Selon une enquête publiée par Le Figaro, la section football de l’Association sportive fontenaisienne (ASF), à Fontenay-aux-Roses, figure parmi les structures sportives identifiées par le ministère de l’Intérieur comme présentant des liens avec des mouvances séparatistes. Un rapport officiel faisait état, dès ces dernières années, de plus d’une centaine d’associations sportives en France où dirigeants ou entraîneurs adopteraient des comportements prosélytes et encourageraient des pratiques religieuses dans le cadre sportif.
Le club des Hauts-de-Seine avait déjà été confronté à ces difficultés en 2017, au point de fermer temporairement ses équipes seniors afin, selon ses dirigeants de l’époque, de « reprendre le contrôle » sur son fonctionnement.
Prières sur le terrain et dans les vestiaires
D’après plusieurs témoignages recueillis par le quotidien, des prières auraient été observées à différentes reprises sur le stade du Panorama, principal lieu d’entraînement du club, ainsi que dans les vestiaires. Ces pratiques auraient fait l’objet de signalements auprès de la mairie et des services de l’État.
Des agents du renseignement territorial auraient également procédé à des auditions de riverains et d’acteurs locaux afin d’établir d’éventuels liens entre certains encadrants sportifs et des lieux de culte de la commune.
Accusations de prosélytisme auprès des jeunes joueurs
Un parent d’enfant licencié au club affirme que des consignes religieuses auraient été imposées lors de déplacements sportifs, notamment sur la composition des repas. Selon ce témoignage, certains produits alimentaires auraient été jetés car non conformes à des prescriptions religieuses.
Toujours d’après cette source, des usages comme l’obligation de saluer en arabe ou l’exigence de nourriture halal lors d’événements conviviaux seraient devenus courants au sein de certaines équipes.
Une direction qui conteste
Interrogé par Le Figaro, le président de la section football, Mehdi C., conteste l’existence de tels comportements et affirme n’avoir constaté aucun prosélytisme au sein du club. Il reconnaît cependant la pratique religieuse stricte de certains entraîneurs, sans la juger incompatible avec leurs fonctions sportives.

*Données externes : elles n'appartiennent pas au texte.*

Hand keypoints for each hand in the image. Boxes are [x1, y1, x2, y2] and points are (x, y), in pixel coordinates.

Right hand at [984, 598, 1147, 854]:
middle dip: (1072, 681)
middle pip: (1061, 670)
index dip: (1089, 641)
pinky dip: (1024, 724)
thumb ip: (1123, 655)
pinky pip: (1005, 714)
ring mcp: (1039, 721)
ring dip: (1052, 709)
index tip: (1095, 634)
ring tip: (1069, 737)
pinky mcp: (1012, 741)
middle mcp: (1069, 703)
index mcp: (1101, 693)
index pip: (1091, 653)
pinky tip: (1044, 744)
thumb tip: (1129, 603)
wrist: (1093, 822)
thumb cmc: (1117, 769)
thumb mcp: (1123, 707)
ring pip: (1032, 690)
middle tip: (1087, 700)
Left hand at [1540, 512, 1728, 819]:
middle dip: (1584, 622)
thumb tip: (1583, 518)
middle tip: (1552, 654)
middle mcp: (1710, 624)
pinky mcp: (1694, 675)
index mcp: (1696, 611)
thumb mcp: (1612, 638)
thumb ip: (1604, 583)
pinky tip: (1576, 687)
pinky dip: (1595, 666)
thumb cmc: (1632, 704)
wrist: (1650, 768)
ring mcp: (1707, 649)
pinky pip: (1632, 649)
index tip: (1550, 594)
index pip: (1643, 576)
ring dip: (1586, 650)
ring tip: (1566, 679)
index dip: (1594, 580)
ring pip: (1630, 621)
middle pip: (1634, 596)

Le cas d’un entraîneur proposant des séances de « hijama », une méthode traditionnelle de saignée, à des joueurs est également évoqué par plusieurs sources internes.
La disparition progressive du football féminin
Autre point relevé par l’enquête : l’absence actuelle d’équipe féminine au sein de la section football. Officiellement, cette situation serait liée à des difficultés logistiques et à des problèmes de sécurité invoqués par les dirigeants.

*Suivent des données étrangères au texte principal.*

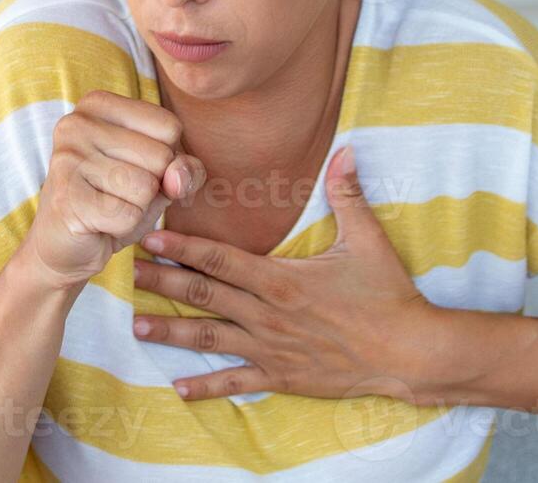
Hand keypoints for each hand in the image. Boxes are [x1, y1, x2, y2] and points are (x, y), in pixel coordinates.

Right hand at [20, 90, 206, 291]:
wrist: (65, 247)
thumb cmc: (115, 201)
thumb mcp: (160, 176)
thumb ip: (185, 168)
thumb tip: (176, 179)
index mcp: (98, 104)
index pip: (169, 126)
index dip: (165, 158)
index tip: (132, 167)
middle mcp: (76, 123)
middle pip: (160, 156)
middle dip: (152, 187)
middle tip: (116, 193)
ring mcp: (67, 159)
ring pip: (146, 187)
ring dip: (137, 208)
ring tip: (108, 206)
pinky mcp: (66, 197)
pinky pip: (128, 215)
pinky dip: (122, 227)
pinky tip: (98, 222)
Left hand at [131, 145, 454, 403]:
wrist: (409, 352)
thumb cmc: (387, 294)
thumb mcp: (367, 239)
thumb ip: (348, 194)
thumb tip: (346, 149)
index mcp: (282, 279)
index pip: (221, 259)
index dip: (183, 247)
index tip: (151, 237)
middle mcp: (269, 315)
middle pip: (204, 295)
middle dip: (163, 283)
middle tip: (128, 274)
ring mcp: (272, 348)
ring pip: (210, 338)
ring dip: (170, 332)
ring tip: (135, 326)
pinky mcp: (283, 376)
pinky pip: (237, 381)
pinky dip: (206, 386)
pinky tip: (179, 388)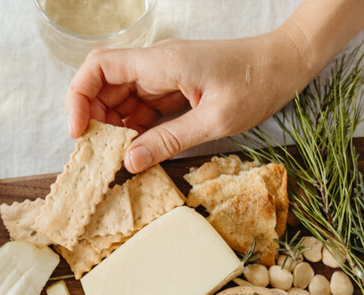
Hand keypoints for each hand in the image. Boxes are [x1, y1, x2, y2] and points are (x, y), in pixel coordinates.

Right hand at [66, 35, 306, 172]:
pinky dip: (133, 129)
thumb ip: (169, 141)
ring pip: (118, 99)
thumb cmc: (257, 84)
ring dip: (112, 128)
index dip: (78, 98)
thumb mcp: (215, 121)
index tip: (79, 132)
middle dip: (92, 119)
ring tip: (117, 159)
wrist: (285, 64)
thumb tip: (129, 162)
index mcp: (162, 63)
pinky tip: (138, 150)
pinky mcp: (172, 88)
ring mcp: (163, 76)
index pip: (99, 67)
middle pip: (102, 85)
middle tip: (98, 155)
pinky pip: (140, 107)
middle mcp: (156, 65)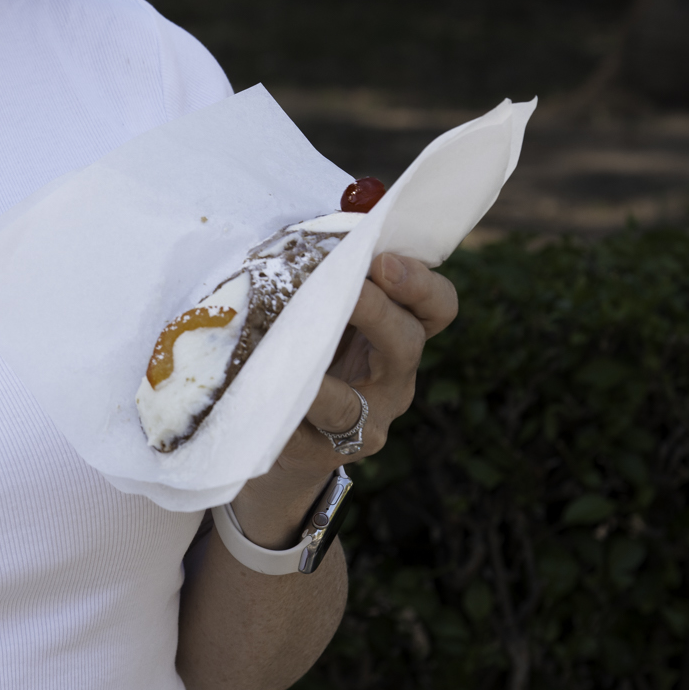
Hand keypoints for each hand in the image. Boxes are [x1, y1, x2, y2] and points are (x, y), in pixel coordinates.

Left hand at [228, 252, 459, 545]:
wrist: (277, 428)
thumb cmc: (304, 348)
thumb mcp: (323, 310)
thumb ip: (327, 278)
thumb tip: (304, 236)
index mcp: (401, 333)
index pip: (437, 307)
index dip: (419, 282)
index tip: (382, 259)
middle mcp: (395, 379)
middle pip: (407, 343)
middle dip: (376, 310)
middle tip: (347, 288)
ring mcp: (365, 423)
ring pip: (349, 404)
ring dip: (315, 375)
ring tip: (286, 349)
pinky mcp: (324, 453)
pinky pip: (299, 431)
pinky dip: (276, 407)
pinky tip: (251, 389)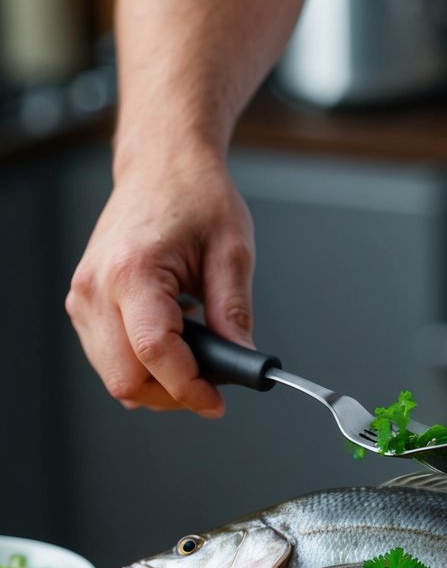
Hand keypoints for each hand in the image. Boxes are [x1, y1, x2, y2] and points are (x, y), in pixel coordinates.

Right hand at [65, 156, 254, 415]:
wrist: (161, 166)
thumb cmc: (194, 195)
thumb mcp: (232, 252)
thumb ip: (234, 313)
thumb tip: (241, 361)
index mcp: (132, 271)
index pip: (155, 353)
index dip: (189, 388)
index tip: (217, 401)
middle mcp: (96, 287)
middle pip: (126, 379)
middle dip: (173, 393)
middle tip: (212, 384)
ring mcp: (83, 297)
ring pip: (115, 376)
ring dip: (158, 381)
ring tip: (196, 353)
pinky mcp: (84, 303)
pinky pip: (109, 358)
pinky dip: (143, 365)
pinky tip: (173, 342)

Une ancienne présidente de la section aurait toutefois quitté ses fonctions après des tensions avec certains entraîneurs, évoquant des pressions et des menaces. Une main courante aurait été déposée à l’époque.
Des affaires judiciaires en toile de fond
Le club a également été touché par plusieurs affaires pénales. En octobre 2025, un entraîneur a été mis en examen pour viol et placé en détention provisoire. Un autre encadrant a été écarté quelques semaines plus tard après la découverte d’antécédents judiciaires non déclarés.
Par ailleurs, un ancien stagiaire affirme avoir subi des menaces graves de la part d’un responsable du club, ce que ce dernier dément formellement.
Un dossier désormais politique
À l’approche des élections municipales, la situation de l’ASF est devenue un sujet de débat local. Le président de la section football figure désormais sur une liste d’opposition au maire sortant, ajoutant une dimension politique à une affaire déjà sensible.
Pour les services de l’État comme pour la municipalité, ce dossier illustre les difficultés à faire respecter strictement le principe de neutralité dans certaines structures sportives locales.
Le cas de Fontenay-aux-Roses s’ajoute ainsi à une série de situations similaires observées ces dernières années dans le sport amateur français.